In a spirited defence of his leadership, his Government’s Budget and handling of the economic crisis, Mr Cowen claimed that “in the main” he had the support of his party.
With the party at record lows in the polls a number of Fianna Fáil backbenchers are calling for a change of leader.
“We have a party that’s going to fight this election under my leadership,” Mr Cowen said, adding that Minister for Finance Brian Lenihan was not among those seeking a change in leadership.
The Taoiseach also said he did not consider calling an immediate election after the Green Party announced it was to pull out of Government, because it was "absolutely critical" that the four-year plan to be completed and the Budget passed. The Green Party has asked the Taoiseach to set a date for the election by the end of January.
Mr Cowen said the next government would have to take tough decisions to aid economic recovery. "Whoever governs this country over the next four years better be prepared to take the decisions and make sure we can sustain growth and have a future," he said.
Opposition parties, trade union leaders, anti-poverty groups, children’s rights organisations and others have denounced the €6 billion package which has seen a reduction of 10 per cent in the tax credits and bands, a new consolidated social charge of 7 per cent and the abolition of the PRSI ceiling.
The combination of measures will lead to significant tax increases for almost all workers, with more people paying at both the standard and the higher rate.
Mr Cowen said: “No one is more sorry about this situation than I am, nobody.”
"I have said it from day one that I am sorry we are in this situation, but it is my job, and it is the job of all of us, to move on and get this country moving back to where we have to get it," he added.
The Taoiseach claimed the Government had acted on the "best possible advice available to it" during the financial crisis. He also defended his actions as minister for finance, claiming he was the first minister to seek to calm the property sector by removing tax reliefs.

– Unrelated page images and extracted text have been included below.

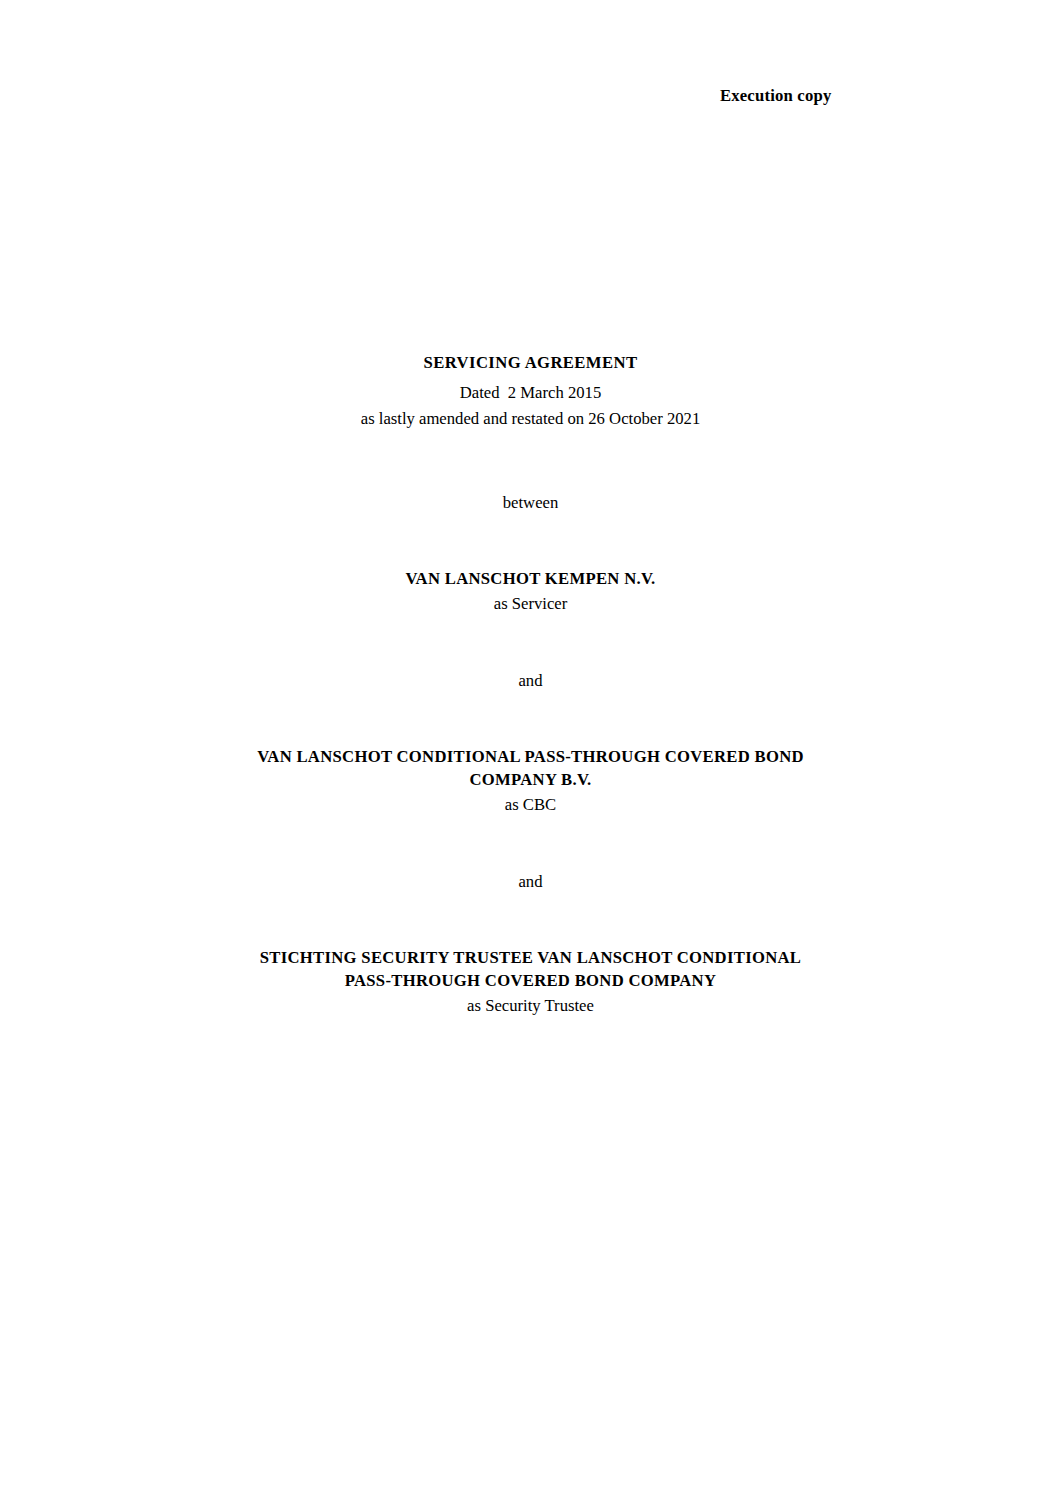Execution copy
SERVICING AGREEMENT
Dated 2 March 2015
as lastly amended and restated on 26 October 2021
between
VAN LANSCHOT KEMPEN N.V.
as Servicer
and
VAN LANSCHOT CONDITIONAL PASS-THROUGH COVERED BOND
COMPANY B.V.
as CBC
and
STICHTING SECURITY TRUSTEE VAN LANSCHOT CONDITIONAL
PASS-THROUGH COVERED BOND COMPANY
as Security Trustee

Mr Cowen said he believed many of the gains achieved during the boom years could be safeguarded.
"I'm proud of the fact that during the good times we were able to make many social gains as well as economic advances . . . and it does nothing for the confidence of this country to suggest that after the economic tsunami which hit us in 2008, everything has gone out with the sea," he said.
"I believe we can manage this to the extent where we can maintain many of those gains and in future regain some of those lost."
“Everyone in this country has to contribute something in the present crisis.” “We did come to a position where our standard of living was one of the highest in the world and our wealth didn’t justify it. We have to face up to that.”
Opening the Dáil debate on yesterday’s Budget, Mr Cowen rejected calls that he should be “ashamed”.
Mr Cowen told a half-filled Dáil he was “proud of all those progressive policies”. In an emphatic speech in which he highlighted the social benefits of earlier in the decade, Mr Cowen claimed up to 90 per cent of gains “can be maintained if we take the decisions now”.
Fine Gael leader Enda Kenny said the Budget lacked conviction, confidence and compassion.
“Yesterday your salary was 13 times that of a person on the minimum wage, today it is 14 times the level of a person of the minimum wage,” he told Mr Cowen.
Mr Kenny described Mr Cowen’s Budget contribution as a “speech of desperation”. He said anyone listening to the debate would think there was a balance of trade surplus and full employment.
Labour leader Eamon Gilmore queried why a single cent had not been taken off tax exiles from a measure announced in last year’s budget, while carers, the blind, widows, and people who have lost their jobs will be cut for a second time in a year.
Sinn Féin Dáil leader Caoimhghín Ó Caoláin said the Budget was still not a done deal and could be defeated.
The Budget passed its first test in the Dáil last night, with the Government having a comfortable majority of 82 votes to 77 on the first vote on the measure.